それでもブツブツ文句を言いながら、荷物を持って家の中に入りこんだ祥吾の背中を見ながら、俺に近付いてきたまりやがそっと制服の袖を握って不安そうに見つめてきた。



「……っ」



「大翔君……これ、どういうこと……? 何で谷山君が……」



祥吾のことが苦手なまりやにとって、一緒に住むなんてことは苦痛でしかない。



俺が最初からまりやとの同居を断ってれば、こんなことにならなかったのかもしれないけど、もしこの話を受けなかったとしても……俺はやっぱり、こいつのことが心配だから同じ結果になってたかもしれないな……。
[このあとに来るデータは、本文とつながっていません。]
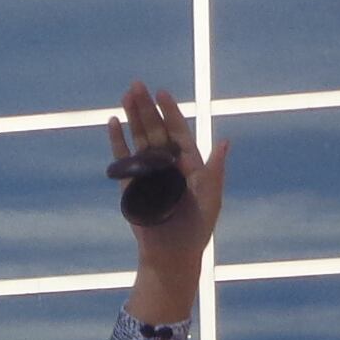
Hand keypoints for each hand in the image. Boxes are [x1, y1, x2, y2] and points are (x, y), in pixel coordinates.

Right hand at [106, 82, 227, 332]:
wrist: (172, 255)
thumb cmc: (197, 229)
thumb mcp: (211, 198)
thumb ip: (214, 170)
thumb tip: (225, 142)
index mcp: (189, 164)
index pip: (178, 132)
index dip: (171, 112)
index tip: (162, 93)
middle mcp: (168, 165)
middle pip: (155, 130)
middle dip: (146, 107)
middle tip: (137, 84)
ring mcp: (149, 173)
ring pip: (139, 139)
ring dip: (132, 117)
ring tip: (125, 95)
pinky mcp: (132, 185)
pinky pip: (123, 159)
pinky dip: (118, 142)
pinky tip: (113, 123)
何も知らない不安だらけなまりやの後頭部に手を回して、そのまま頭を引き寄せる。



「ごめん。勝手なことして」



それだけ告げると、照れ屋なまりやが俺に体を預けてくる。



「何か考えがあるんだよね……? 大翔君のこと信じてるから。

それに……大翔君の心臓の音……今の私と同じくらい……速く動いてる」



さっきまで不安そうな顔と声で俺を見つめてきたまりやが、俺が触れただけで安心したようにそんなことを口にする。
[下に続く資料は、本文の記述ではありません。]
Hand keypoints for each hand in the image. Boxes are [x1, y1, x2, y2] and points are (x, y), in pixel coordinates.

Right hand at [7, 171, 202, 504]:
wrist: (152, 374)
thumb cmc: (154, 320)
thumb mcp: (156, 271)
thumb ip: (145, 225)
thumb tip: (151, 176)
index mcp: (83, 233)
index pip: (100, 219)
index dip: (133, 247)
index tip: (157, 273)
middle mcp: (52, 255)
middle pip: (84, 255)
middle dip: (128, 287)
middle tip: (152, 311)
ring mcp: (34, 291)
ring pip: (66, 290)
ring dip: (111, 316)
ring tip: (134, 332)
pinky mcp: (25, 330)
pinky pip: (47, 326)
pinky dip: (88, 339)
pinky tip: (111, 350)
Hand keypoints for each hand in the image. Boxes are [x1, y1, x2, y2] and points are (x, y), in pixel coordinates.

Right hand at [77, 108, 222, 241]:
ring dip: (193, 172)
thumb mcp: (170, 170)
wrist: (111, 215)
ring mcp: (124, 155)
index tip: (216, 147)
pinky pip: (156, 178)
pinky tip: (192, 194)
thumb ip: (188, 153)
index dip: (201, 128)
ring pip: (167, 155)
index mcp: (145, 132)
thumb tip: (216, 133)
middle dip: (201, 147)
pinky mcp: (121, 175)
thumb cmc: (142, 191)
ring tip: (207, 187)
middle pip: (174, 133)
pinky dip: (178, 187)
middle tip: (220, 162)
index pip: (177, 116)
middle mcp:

俺のせいでこんなことになってるのに、ちゃんとわかってるのか……。



1週間と言っても祥吾が近くにいると思うと、心配で堪らない俺の気持ちを。



「……危機感なさすぎ、お前……」



こんなことしてる時じゃないのに、思いきり抱きしめたい衝動に駆られる。



そんな気持ちを押し込めて、少しだけでいいからとまりやの温かさを暫くの間、抱きしめていた。